John Holum, director of the U.S. Arms Control and Disarmament Agency, pointed out at a press conference April 18 that "the IAEA safeguards regime has been strengthened considerably after the Iraq experience, where it became painfully clear that while it is possible to know what it is going on in declared facilities, it is not possible to know through the earlier process about unsafeguarded and undeclared facilities -- where Iraq was very far along (toward) acquiring nuclear weapons capability."

"As a result of that experience three things have happened," Holum said. "First, the IAEA has begun to exercise its right to conduct challenge inspections, and that is what brought the situation in North Korea to light. A second thing which has happened -- which is also important in the North Korean situation -- has been the increased sharing with the IAEA by countries around the world of information that they acquired by various means to assist the IAEA."

"The third thing that has happened is the IAEA itself is undergoing a very comprehensive technical improvement of the safeguards program...which embraces such things as environmental monitoring away from strategic sites. That kind of capability dramatically increases the capability of detecting undeclared facilities and clandestine programs and, under the right they are now asserting, (IAEA) would then conduct a challenge inspection," Holum said.

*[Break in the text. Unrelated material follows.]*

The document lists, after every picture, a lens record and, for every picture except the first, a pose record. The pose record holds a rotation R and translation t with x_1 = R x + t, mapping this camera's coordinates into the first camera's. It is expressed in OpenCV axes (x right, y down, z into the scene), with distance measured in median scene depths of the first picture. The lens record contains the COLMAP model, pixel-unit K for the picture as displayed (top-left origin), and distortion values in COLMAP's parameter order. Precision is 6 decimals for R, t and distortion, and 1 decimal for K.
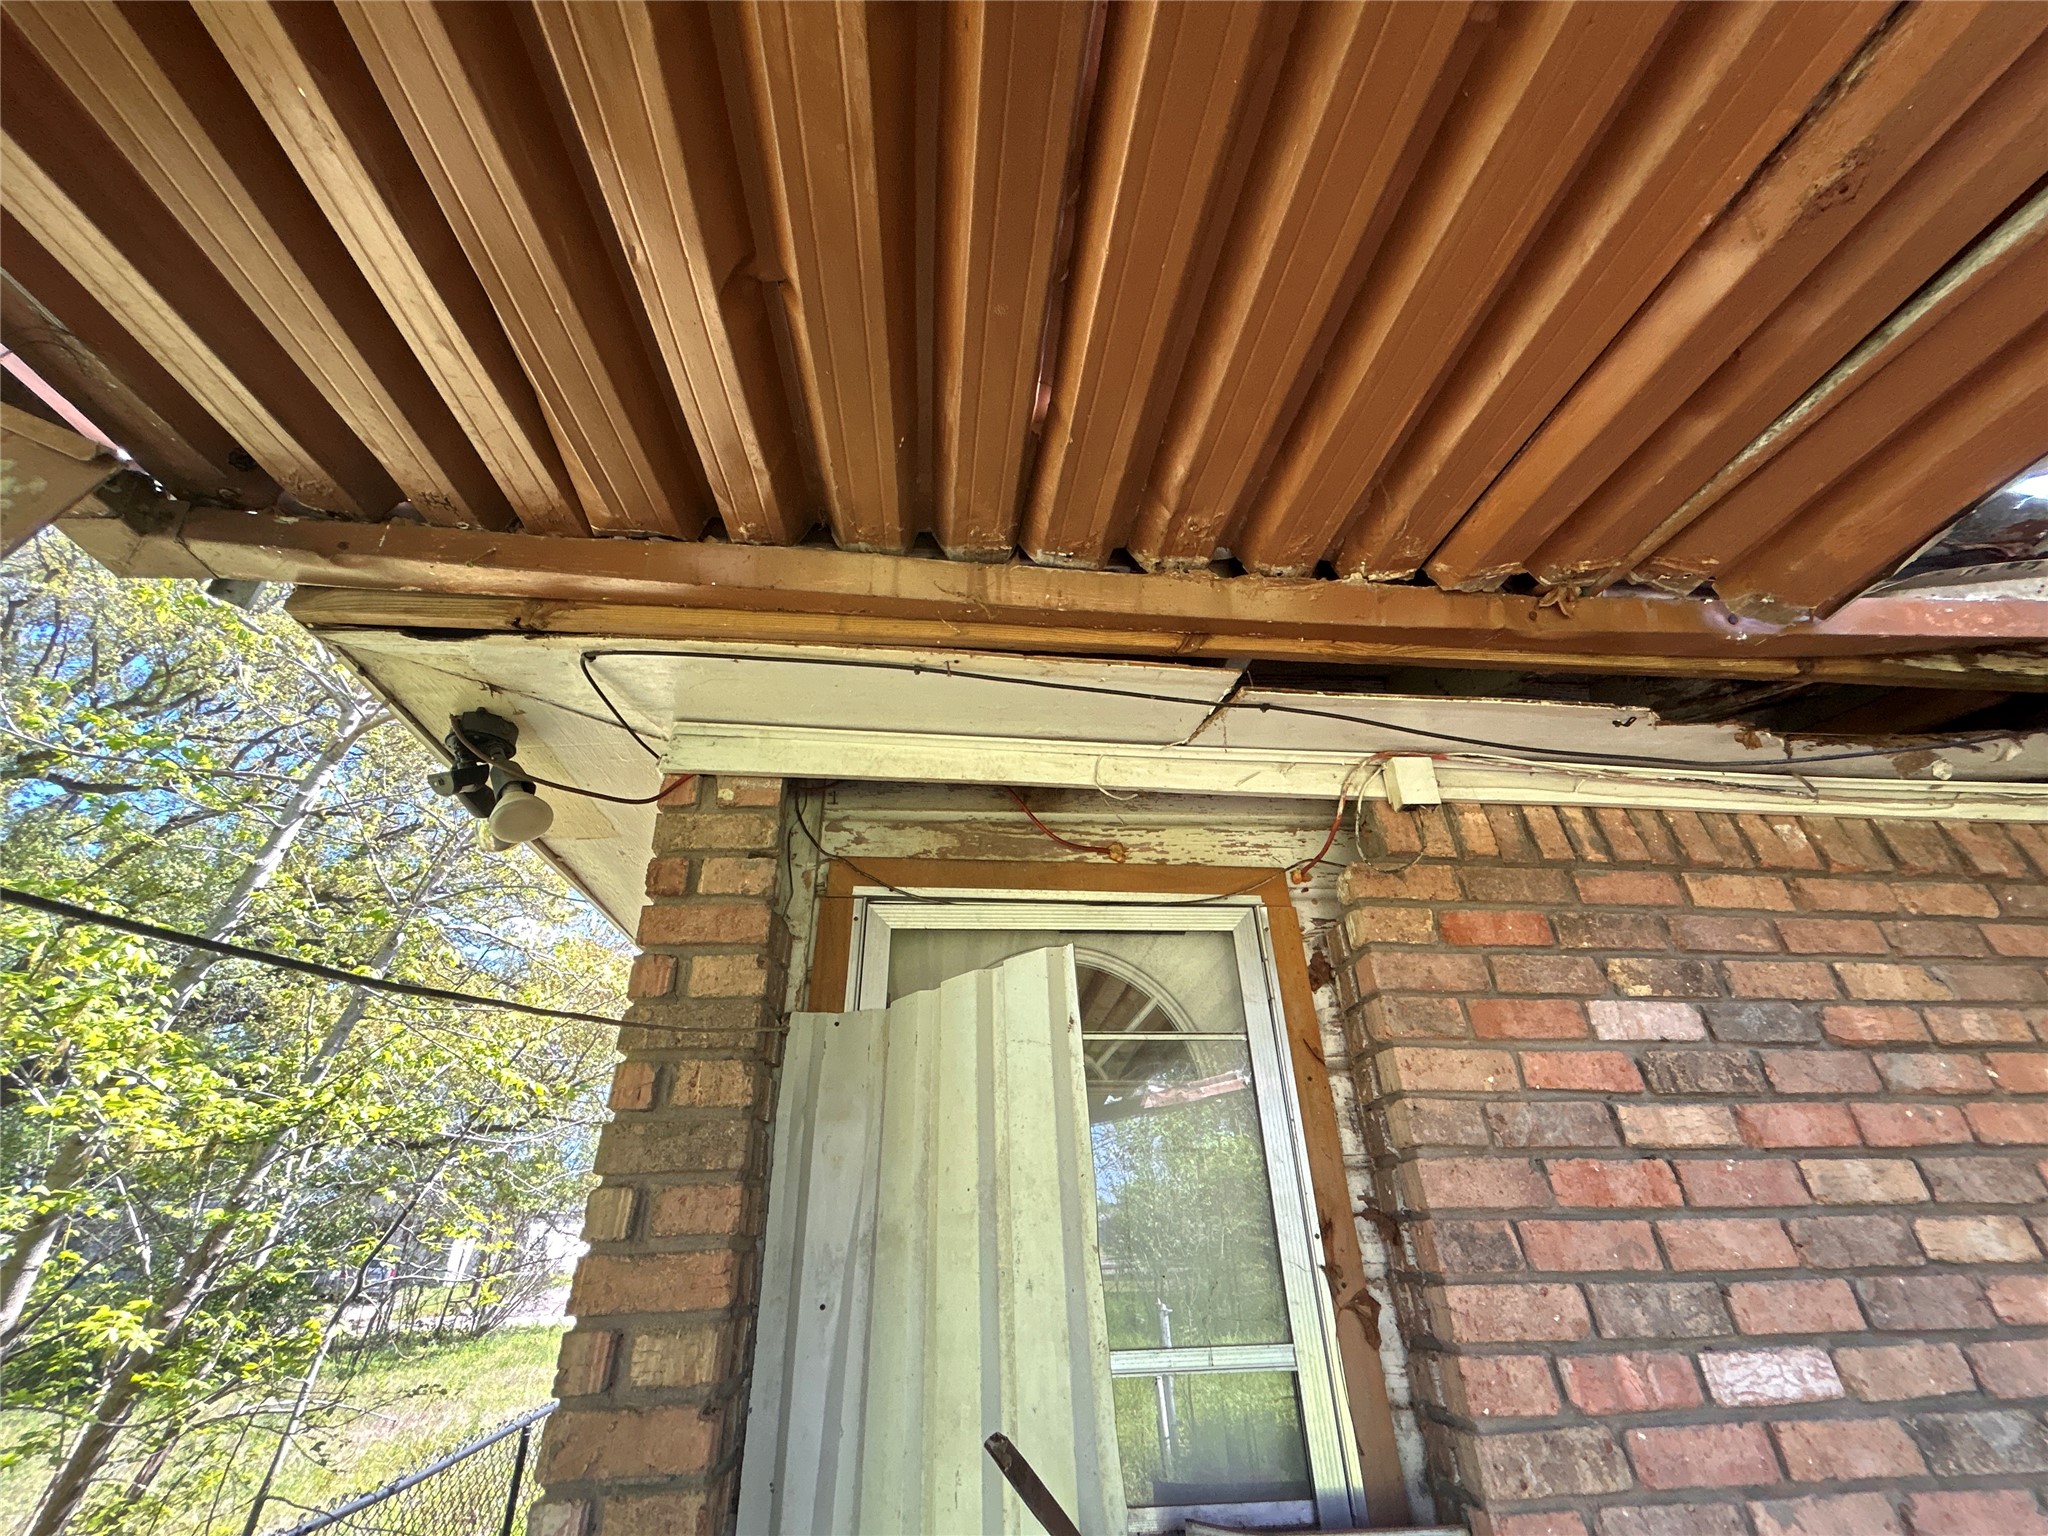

In the case of U.S. concerns about Iran's nuclear ambitions, Holum said, "We're trying to deal with Iran at a much earlier stage: where they're trying to acquire materials and technologies. That kind of activity in Iran is very hard to detect under rights available to the IAEA."

"If the nuclear weapons program in Iran were to proceed to the actual construction of weapons or perhaps some steps short of that, like enrichment and reprocessing fuel to make plutonium, there would be an increased likelihood of catching it. But the program would be much further along than we would like to see it proceed," Holum said.

The Campaign for the Non-Proliferation Treaty, a coalition of 18 of the largest U.S. arms control organizations, is calling for steps to strengthen the global non-proliferation regime as well as for the indefinite extension of the NPT.

Without taking concrete steps to strengthen the global non-proliferation regime "the NPT cannot attain its objectives of ending nuclear weapons proliferation and bringing about the progressive elimination of nuclear arms," according to a statement released by the campaign.

The coalition is calling on the NPT parties to accept improved safeguards, including steps to detect undeclared nuclear activities and to increase international financial and technical support for safeguards implementation, said Joseph Cirincione, executive director of the campaign.

"We're also calling for stronger export controls," Cirincione said. "We have been speaking to the nonaligned movement and telling them that export controls are absolutely essential for this treaty and their security."

"There is simply too much latitude within the current treaty regime for nuclear weapons states to retain large nuclear weapon arsenals, and for additional states to acquire under the rubric of 'peaceful uses,' latent technical capabilities for nuclear weapon design and production," he said.